You must maintain current calibration certificates for all measurement equipment. These certificates need to show traceability to national or international standards and include measurement uncertainty.

Equipment maintenance logs document routine servicing, repairs, and verification checks. These logs prove your equipment stays in proper working condition between calibrations.

Staff competence records include training plans, qualification evidence, competency evaluations, and authorization matrices. These records show who is qualified to perform each test or calibration method.

Internal audit reports and corrective action records demonstrate your system monitoring efforts. Keep reports from all internal audits plus evidence that findings were properly addressed.

Management review minutes show leadership involvement in your quality system. Document attendance, topics discussed, decisions made, and action items assigned.

Method validation records prove your test methods produce reliable results. This includes validation protocols, raw data, uncertainty calculations, and approval documentation.

Quality control records track your ongoing method performance. Keep proficiency testing results, control charts, duplicate sample results, and reference material checks.

Customer complaints and feedback logs must be maintained even when no formal complaints exist. Document both complaints and how you resolved them.

Contract review records show you verified requirements before accepting work. Keep records of customer communications, capability assessments, and any agreed modifications.

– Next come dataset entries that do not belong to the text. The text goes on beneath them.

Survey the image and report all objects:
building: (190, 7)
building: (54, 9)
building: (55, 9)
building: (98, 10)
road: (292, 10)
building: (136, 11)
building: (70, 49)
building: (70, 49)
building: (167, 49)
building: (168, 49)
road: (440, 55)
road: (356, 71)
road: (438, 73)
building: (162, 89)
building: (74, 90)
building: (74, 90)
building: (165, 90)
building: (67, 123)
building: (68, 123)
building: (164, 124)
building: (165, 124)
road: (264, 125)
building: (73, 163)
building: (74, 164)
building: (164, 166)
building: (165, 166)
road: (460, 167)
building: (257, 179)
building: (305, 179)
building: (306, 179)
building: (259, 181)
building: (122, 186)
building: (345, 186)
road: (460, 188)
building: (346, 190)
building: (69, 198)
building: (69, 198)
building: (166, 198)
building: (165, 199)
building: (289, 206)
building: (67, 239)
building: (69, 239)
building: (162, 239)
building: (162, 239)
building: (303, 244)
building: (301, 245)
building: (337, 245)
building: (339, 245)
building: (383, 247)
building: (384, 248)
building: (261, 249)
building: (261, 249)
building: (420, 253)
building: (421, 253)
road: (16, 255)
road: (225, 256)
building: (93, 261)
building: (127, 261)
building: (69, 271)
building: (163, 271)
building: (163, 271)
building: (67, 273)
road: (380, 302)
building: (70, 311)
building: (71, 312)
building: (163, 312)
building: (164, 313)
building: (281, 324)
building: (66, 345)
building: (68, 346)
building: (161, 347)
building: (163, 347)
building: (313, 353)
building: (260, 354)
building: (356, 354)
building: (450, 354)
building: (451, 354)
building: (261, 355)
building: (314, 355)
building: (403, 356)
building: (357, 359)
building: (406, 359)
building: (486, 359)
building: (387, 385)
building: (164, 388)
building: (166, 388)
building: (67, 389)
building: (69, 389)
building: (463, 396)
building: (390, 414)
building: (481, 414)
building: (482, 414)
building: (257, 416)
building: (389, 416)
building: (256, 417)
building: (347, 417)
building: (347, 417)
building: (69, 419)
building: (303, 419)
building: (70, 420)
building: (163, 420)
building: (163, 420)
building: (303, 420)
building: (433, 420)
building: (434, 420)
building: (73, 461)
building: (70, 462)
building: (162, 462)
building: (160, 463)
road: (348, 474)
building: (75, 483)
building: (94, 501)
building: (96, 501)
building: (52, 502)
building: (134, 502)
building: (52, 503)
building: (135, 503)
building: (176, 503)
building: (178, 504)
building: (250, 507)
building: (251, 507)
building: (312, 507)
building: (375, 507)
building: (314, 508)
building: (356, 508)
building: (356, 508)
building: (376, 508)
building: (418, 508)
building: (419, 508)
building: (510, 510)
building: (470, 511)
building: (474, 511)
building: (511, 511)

How does Clause 7.1 ‘Review of Requests, Tenders, and Contracts’ impact laboratory operations in ISO 17025:2017?

Clause 7.1 requires you to review every customer request before accepting work. You must confirm you have the capability, resources, and qualified staff to meet the customer’s requirements.

This review process protects both you and your customer. It prevents you from accepting work you can’t complete properly and ensures customers understand what you’ll deliver.

You need to document each review, even for routine or repeat work. The documentation can be simple, but it must show you considered the requirements and confirmed your ability to meet them.

When customer requirements are unclear or differ from what you typically offer, you must resolve these differences before starting work. Document any agreements or clarifications in writing.

If you need to deviate from standard methods or add special requirements, get customer approval first. These changes must be documented and communicated to all affected staff.

The review extends to subcontractors too. When you outsource any portion of testing or calibration, verify the subcontractor is competent and inform your customer about the arrangement.

Changes to existing contracts trigger a new review. If a customer modifies their requirements mid-project, reassess your capability and communicate any impacts on timelines or costs.

Conclusion

Maintaining ISO/IEC 17025 accreditation is not a one-time achievement. It requires ongoing commitment to quality, competence, and improvement.

Surveillance assessments keep your accreditation active between cycles. They verify that your lab still meets requirements and that your system works in daily practice. These assessments happen every other year and focus on key areas like corrective actions, equipment calibration, and staff competence.

Reassessment occurs every two years. This is a full audit similar to your initial accreditation. It renews your certificate and confirms your lab’s continued technical ability.

Continual improvement ties everything together. It means your lab doesn’t just maintain standards but actively looks for ways to do better. This includes:

  • Conducting regular internal audits
  • Reviewing management system performance
  • Training staff and updating procedures
  • Fixing problems before they become findings
  • Learning from customer feedback and proficiency testing

Your accreditation proves your competence to clients and regulators. Maintaining it proves your consistency. Both matter equally in building trust and credibility for your laboratory’s work.

Stay organized, stay proactive, and your accreditation will remain secure.